|Born||June 14, 1895|
New York City, New York, USA
|Died||May 1, 1963 (aged 67)|
Los Angeles, California, USA
|Occupation||Screenwriter, playwright, stage actress|
Born in Manhattan to Cornelius and Frances Purcell, Gertrude graduated from Hunter College and then took extension courses at Columbia University, where she met Leila Taylor, a journalism student. Right out of college, the two managed to get their script for Voltaire, a three-act comedy, to director Arthur Hopkins, who agreed to direct and produce it on Broadway. At the time, this made them the youngest playwrights to have a play on Broadway. Purcell also played a few parts on the stage during this time period.
By the early 1930, she had begun writing and adapting screenplays under contract at Paramount Pictures, and by 1931, she had moved to Los Angeles. One of her first screenplays was the Dorothy Arzner-directed Honor Among Lovers, a Paramount film starring Claudette Colbert and Frederic March.
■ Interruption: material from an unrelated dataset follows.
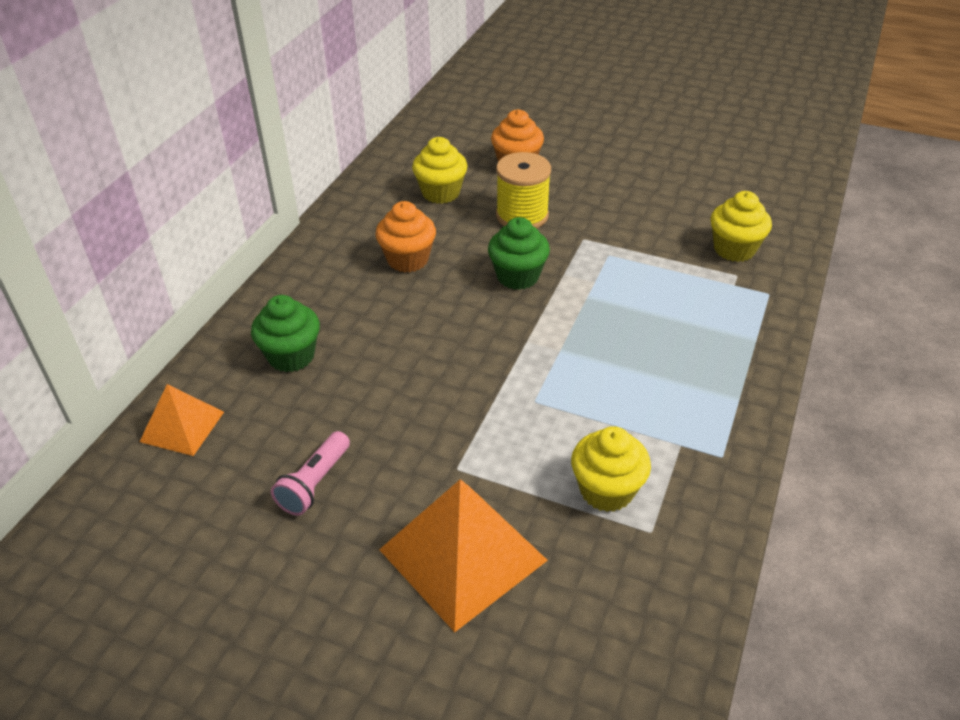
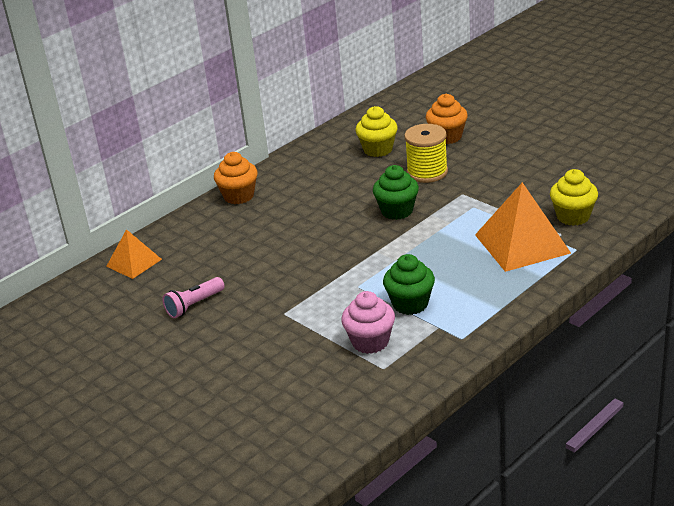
camera: 25 degrees right, 10 degrees down
(291, 356) = (218, 235): green cupcake -> green cupcake (410, 304)
(408, 259) = (327, 189): orange cupcake -> orange cupcake (239, 196)
(462, 555) = (259, 356): orange pyramid -> orange pyramid (522, 243)
(606, 490) = (370, 342): yellow cupcake -> pink cupcake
Purcell--who was described by a friend as a "masculine, funny, and hard-drinking woman"--worked as a freelancer for much of her career, penning scripts for most of the major studios. Her biggest Hollywood credits include The Invisible Woman, The Lady and the Mob, and Destry Rides Again. Purcell and screenwriter Edmund Hartman were supposed to write Babes on Broadway at MGM, but producer Arthur Freed fired the pair in order to assign the project to Freddy Finklehoffe.
During the McCarthy era, Purcell was noted as an "important" informer and a "cooperative witness" alongside industry insiders like Elia Kazan. She testified before the House Committee on Un-American Activities that she had been a member of the Communist Party from 1939-1942 but that she had quit after becoming disenchanted with its policies. "I was fed up with thought control, lack of spirit and initiative," she said at the time.
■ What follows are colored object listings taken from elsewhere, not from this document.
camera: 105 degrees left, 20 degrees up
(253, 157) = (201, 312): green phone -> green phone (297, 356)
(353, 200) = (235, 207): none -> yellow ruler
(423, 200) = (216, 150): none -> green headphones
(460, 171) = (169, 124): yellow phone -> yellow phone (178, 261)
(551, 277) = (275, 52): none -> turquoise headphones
Purcell attempted suicide in the wake of her testimony, but her landlord found her in her Hollywood apartment on North Grace Street and had her transported to the hospital. "I have been out of work for a year, and I wanted to end it all," she told the police. She would never work in Hollywood again, but she would live another decade. Purcell died May 1, 1963, in Los Angeles. Her final resting place is unknown.